ROBOTC has a very powerful utility for testing digital sensors on the NXT. Digital sensors are those that support the industry standard I2C protocol for communications between the NXT and the sensor. The utility allows you to easily test an I2C sensor on the NXT. A screen shot of the utility is shown below.
Use either of these two buttons to quickly configure all four sensor ports as a custom I2C sensor.
“Fast” sensors will use the ROBOTC firmware capability to
transmit I2C messages at five times the speed found in the standard LEGO
supplied firmware. Fast mode generally works with all third party sensors, slow
mode is required for the LEGO ultrasonic sensor. The difference is that most 3rd
party sensors include a microprocessor that has I2C messaging support in
hardware and can keep up with the faster ROBOTC messaging rate. Slow sensors
have a “bit-banged’ implementation and cannot keep up.
Configure these parameters for either standard LEGO firmware or ROBOTC firmware. Standard firmware does not support fast mode signaling and will always try to send a I2C message three times before reporting failures. Trying three times can easily mask intermittent transient errors.
The number of total tries can be user configured in the ROBOTC
firmware. The default value is a total of three tries. Setting the number of
retries to zero is useful to ensure transient errors are not masked.
Use these drop down menu items to set the sensor type and sensor mode for each of the four sensor ports. When this utility is first opened, it will interrogate the NXT to get the current settings of these values. The “Fast I/O” check-mark is read-only. It is calculated from the type of sensor.
If you want to test a LEGO ultrasonic tester with this utility, do not set the type to “SONAR”. This will activate the built-in firmware device driver which will periodically poll the value of the ultra-sonic sensor. The device driver does not expect any other application to send I2C messages to the sensor! Instead set the type to “I2C Custom Slow”.

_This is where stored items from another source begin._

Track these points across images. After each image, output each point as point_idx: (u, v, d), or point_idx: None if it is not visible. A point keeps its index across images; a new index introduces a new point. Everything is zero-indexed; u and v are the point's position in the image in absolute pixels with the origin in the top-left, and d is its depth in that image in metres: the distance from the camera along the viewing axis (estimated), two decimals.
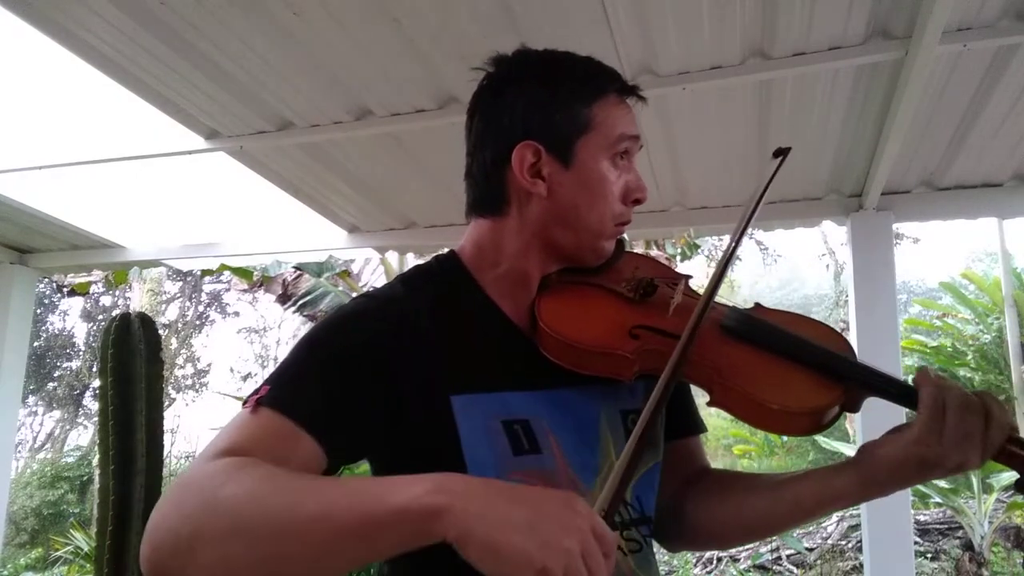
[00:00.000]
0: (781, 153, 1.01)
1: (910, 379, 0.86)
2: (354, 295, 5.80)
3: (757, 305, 0.97)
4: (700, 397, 1.15)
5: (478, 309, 0.93)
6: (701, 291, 0.93)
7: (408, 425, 0.83)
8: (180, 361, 16.81)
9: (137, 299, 14.50)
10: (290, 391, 0.78)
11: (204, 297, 18.12)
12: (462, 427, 0.82)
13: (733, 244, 0.97)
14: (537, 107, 0.92)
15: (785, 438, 9.49)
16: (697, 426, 1.07)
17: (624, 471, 0.69)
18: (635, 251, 1.08)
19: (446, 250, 1.01)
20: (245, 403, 0.78)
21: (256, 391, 0.78)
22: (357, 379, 0.81)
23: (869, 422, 2.58)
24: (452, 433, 0.82)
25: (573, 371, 0.88)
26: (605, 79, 0.95)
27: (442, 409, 0.83)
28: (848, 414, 0.90)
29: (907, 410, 0.87)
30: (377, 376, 0.82)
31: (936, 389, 0.79)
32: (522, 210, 0.93)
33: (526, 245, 0.94)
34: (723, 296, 0.94)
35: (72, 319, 19.08)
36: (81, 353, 17.27)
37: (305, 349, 0.84)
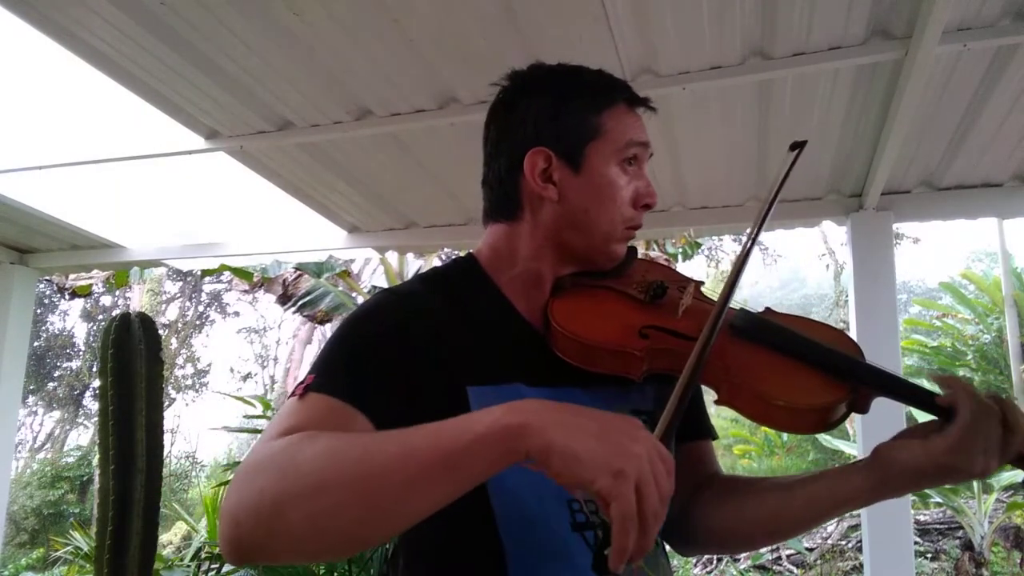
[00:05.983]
0: (798, 146, 1.01)
1: (914, 381, 0.86)
2: (355, 295, 5.80)
3: (767, 309, 0.98)
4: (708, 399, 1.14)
5: (494, 307, 0.96)
6: (711, 296, 0.95)
7: (425, 411, 0.85)
8: (180, 361, 16.81)
9: (137, 299, 14.51)
10: (334, 376, 0.82)
11: (204, 297, 18.13)
12: None
13: (750, 241, 0.97)
14: (548, 116, 0.96)
15: (785, 437, 9.50)
16: (709, 431, 1.08)
17: (673, 412, 0.73)
18: (647, 258, 1.10)
19: (463, 253, 1.03)
20: (292, 393, 0.81)
21: (302, 381, 0.82)
22: (385, 362, 0.84)
23: (869, 422, 2.57)
24: None
25: (584, 370, 0.90)
26: (615, 89, 0.99)
27: (459, 398, 0.85)
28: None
29: (909, 409, 0.87)
30: (403, 360, 0.85)
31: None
32: (535, 214, 0.97)
33: (539, 248, 0.97)
34: None
35: (72, 319, 19.11)
36: (81, 353, 17.26)
37: (337, 340, 0.88)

These fields represent the “heart” of the I2C Test Utility. It allows up to six different I2C messages that can be sent in every “cycle” of the test utility.
Field |
Meaning |
Port |
Used to select which of the four ports that should be used. |
Output Message |
Contains the hexadecimal bytes for the message to be sent. |
Reply Len |
Contains the number of reply bytes to send |
Reply |
If a non-zero reply length, contains the received reply |
Select |
Used to include / exclude this message from the test cycle. |
Count |
Number of times the message has been sent. |
Bus Errs |
Number of bus errors encountered during error transmission. Bus error is detected by the I2C firmware and usually indicates an attempt to send an I2C message to a sensor that does not support I2C messaging. |
Same Msg |
Number of times that reply message received is the same contents as received in the previous cycle. This provides a good method to test most sensors. Run the test in “continuous’ mode for 10K (or higher) cycles and see if the same reply was always received. |
These buttons select whether a single test cycle or continuous testing should be performed.